(Stored data entries)
═══

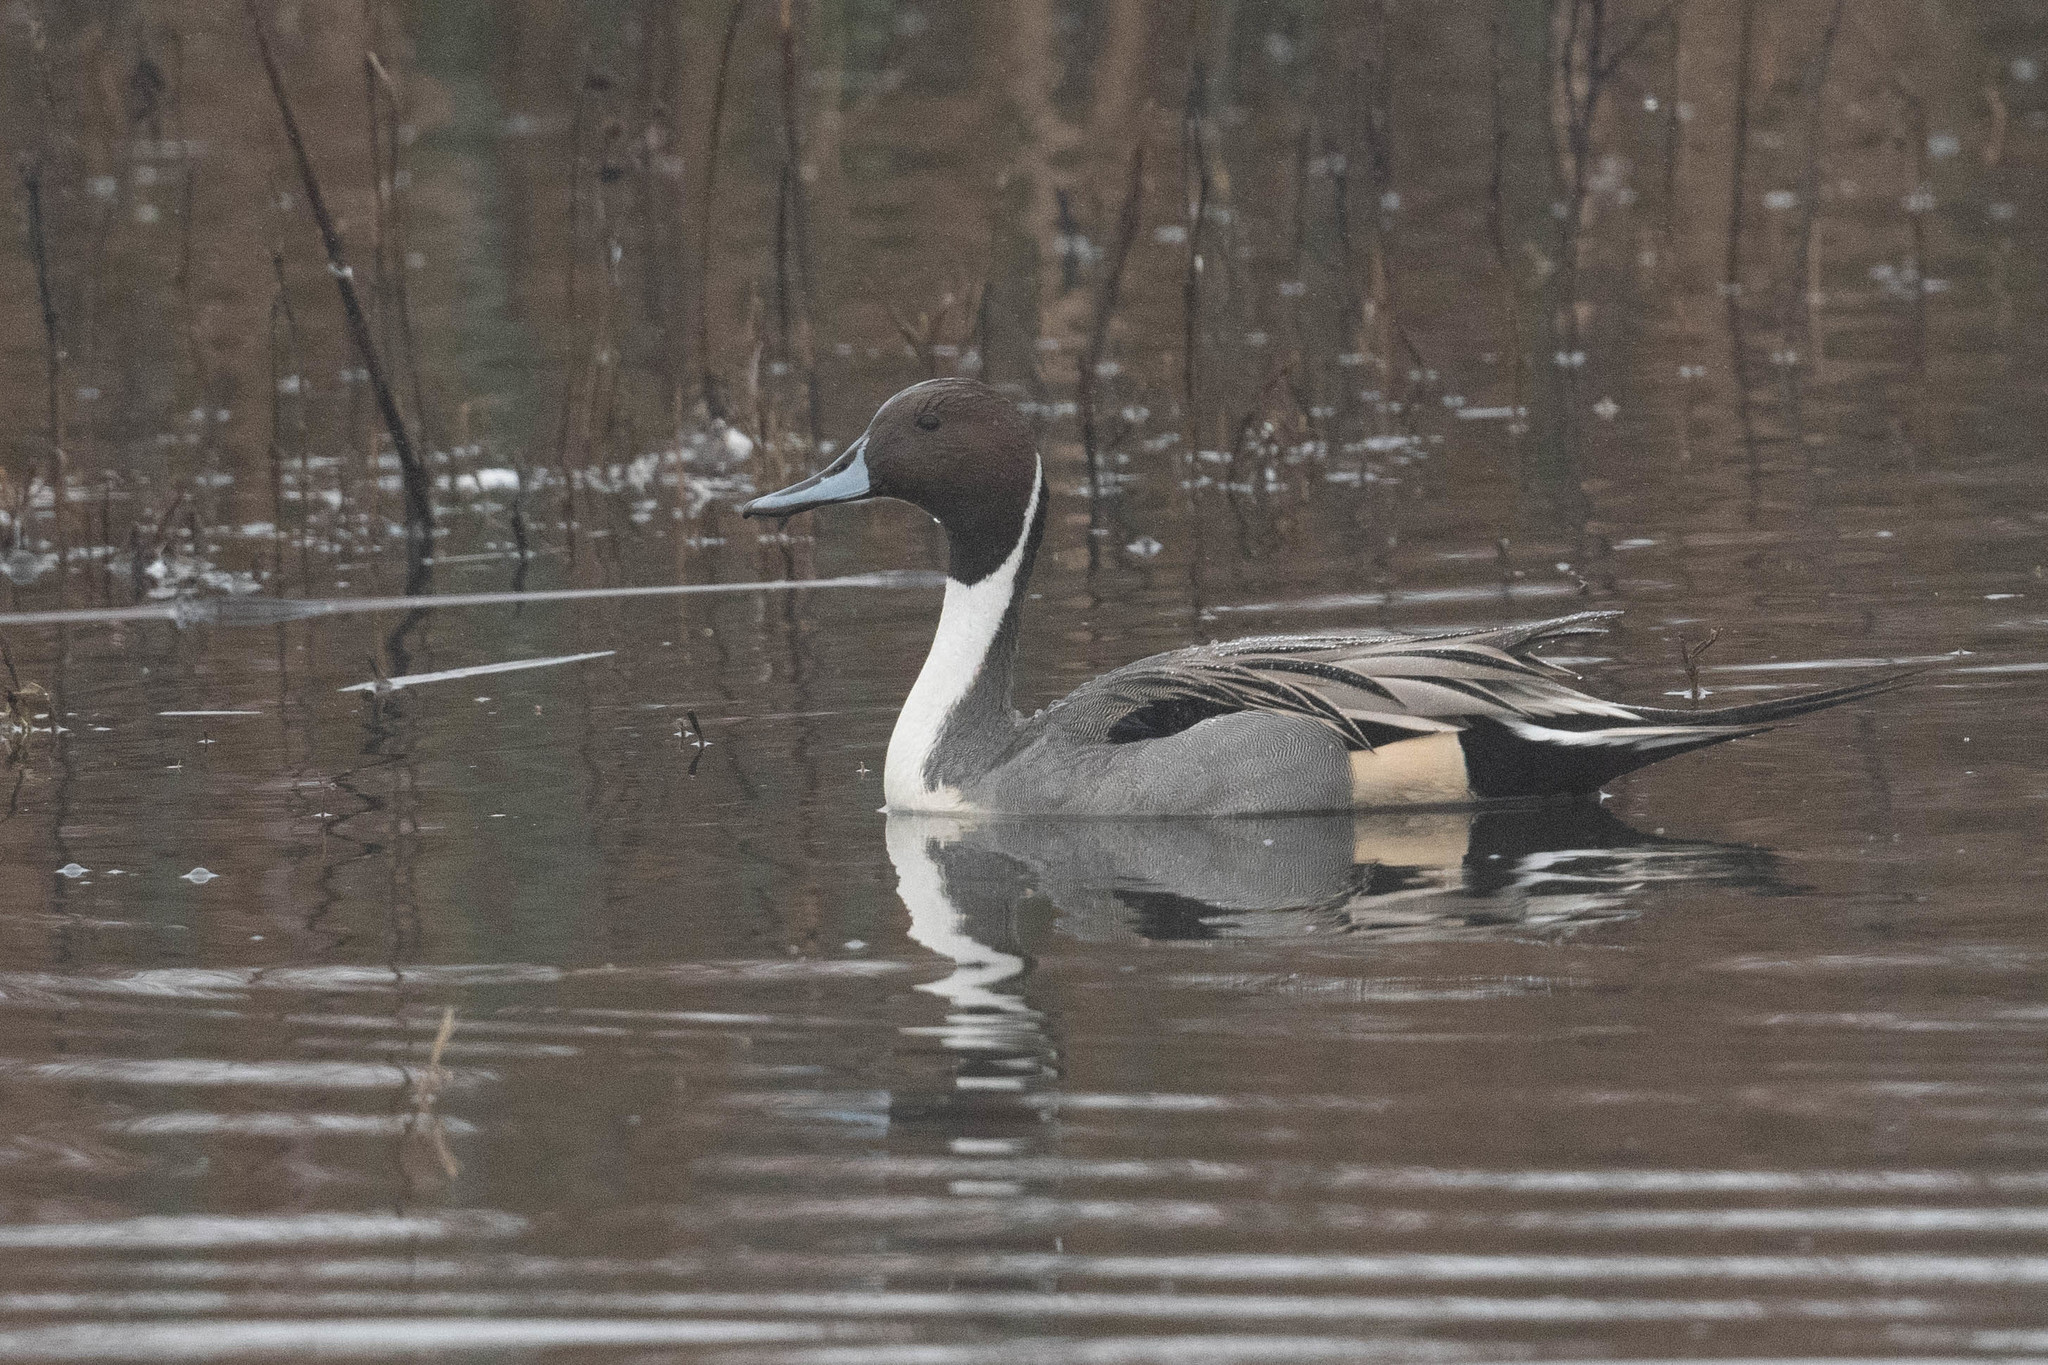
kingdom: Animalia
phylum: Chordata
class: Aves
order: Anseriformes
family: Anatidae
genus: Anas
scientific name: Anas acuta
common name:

═══

• Task to complete: Print the lines of the records, starting at the line that contains "phylum: Chordata" and ending at the final line of the records, both included, with no changes.

• Answer in full:
phylum: Chordata
class: Aves
order: Anseriformes
family: Anatidae
genus: Anas
scientific name: Anas acuta
common name:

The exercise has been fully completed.